Non-performing assets (NPAs), measured as 90+ days past due (dpd) for non-banks (comprising non-banking finance companies (NBFC) and housing finance companies, but excluding government-owned NBFCs), are expected to continue to rise by another 30 to 150 basis points (bps) by March 2020, depending on the asset class. This is on the back of 20 to 150 bps increase seen in the first half of fiscal 2020.
Amidst the challenging economic environment, even the traditional retail segments – such as vehicle and home loans, which constitute over half the non-banks’ assets under management (AUM) – have seen NPAs inching up.
But it is not the traditional segments where the material concerns lie.

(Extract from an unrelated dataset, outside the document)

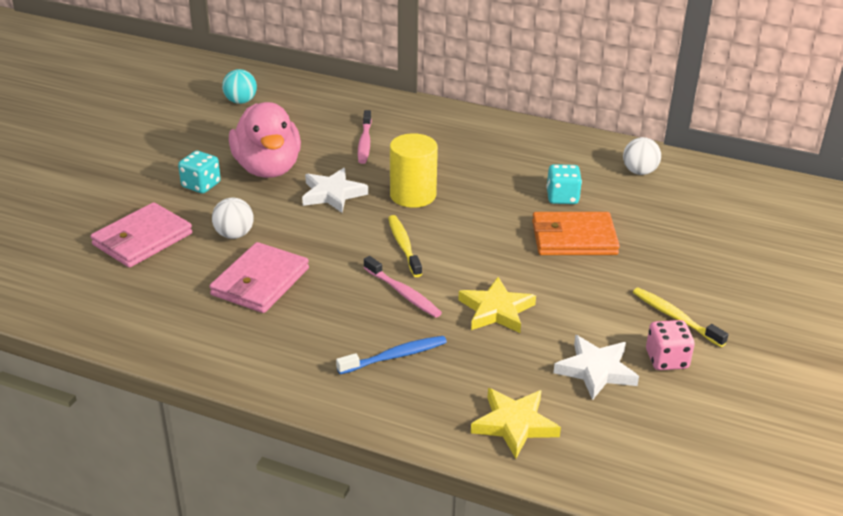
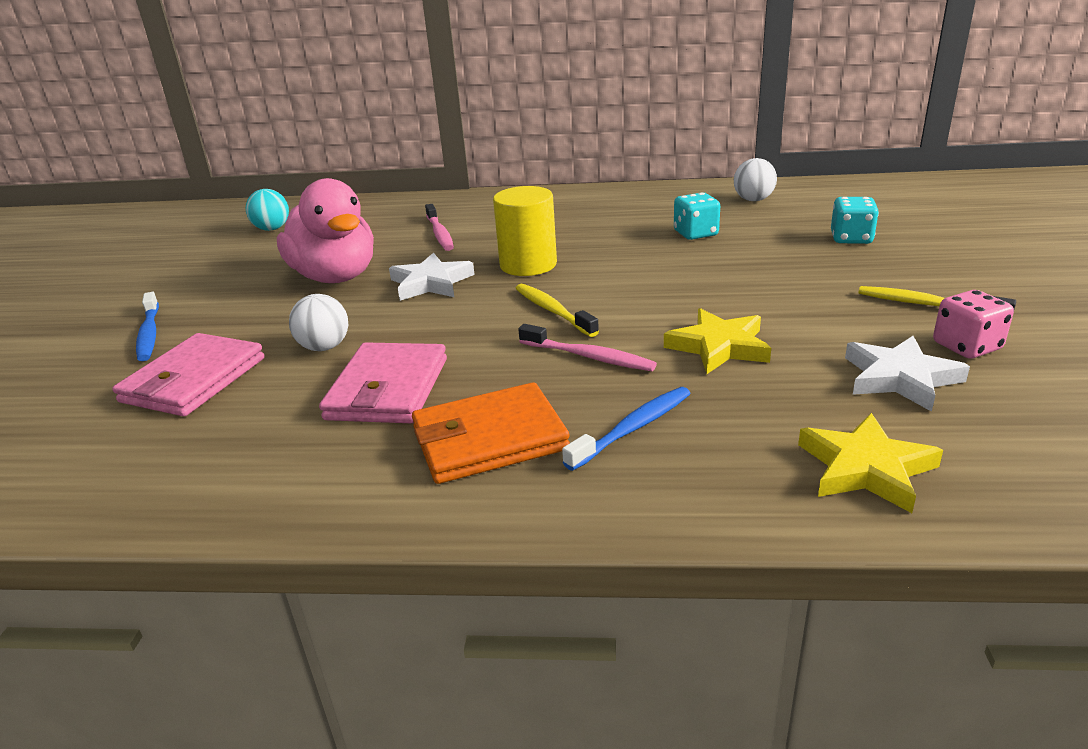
camera: 15 degrees left, 5 degrees down
turquoise dice [178,151,221,193] -> turquoise dice moved to [831,197,879,244]
orange wallet [532,212,620,255] -> orange wallet moved to [412,382,570,484]
none -> blue toothbrush [136,292,159,361]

It is the wholesale loan book where more significant slippages are expected to manifest as portfolios come out of moratorium.
To be sure, real estate and structured credit comprise only ~16% of the AUM of non-banks (~Rs 3.8 lakh crores as on March 31, 2019). But these segments are experiencing heightened headwinds as the financial flexibility of many underlying operating companies in the structured debt space and real estate developers have been impacted due to overall slowdown in business. Moreover, a major chunk of the loan book is under moratorium. That means NPAs could jump when loans come out of it.

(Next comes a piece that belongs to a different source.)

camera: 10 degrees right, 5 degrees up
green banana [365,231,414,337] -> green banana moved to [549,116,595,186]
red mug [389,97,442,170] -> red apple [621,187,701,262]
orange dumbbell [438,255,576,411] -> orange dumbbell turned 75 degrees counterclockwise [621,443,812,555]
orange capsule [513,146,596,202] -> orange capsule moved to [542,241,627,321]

Reported NPA in real estate segment is estimated to have increased to 3.3% as on September 30, 2019, from 1.8% as on March 2019. About 40% of the book (including lease rental discounting (LRD)) was still under moratorium as on September 30, 2019. As the book under moratorium and the LRD books have low delinquencies, to understand the true level of stress in the real estate loan book, Crisil has considered the NPAs on the base of the book out of moratorium (and excluding LRD). This results in NPAs standing at ~10% as on September 30, 2019; almost thrice the reported NPAs.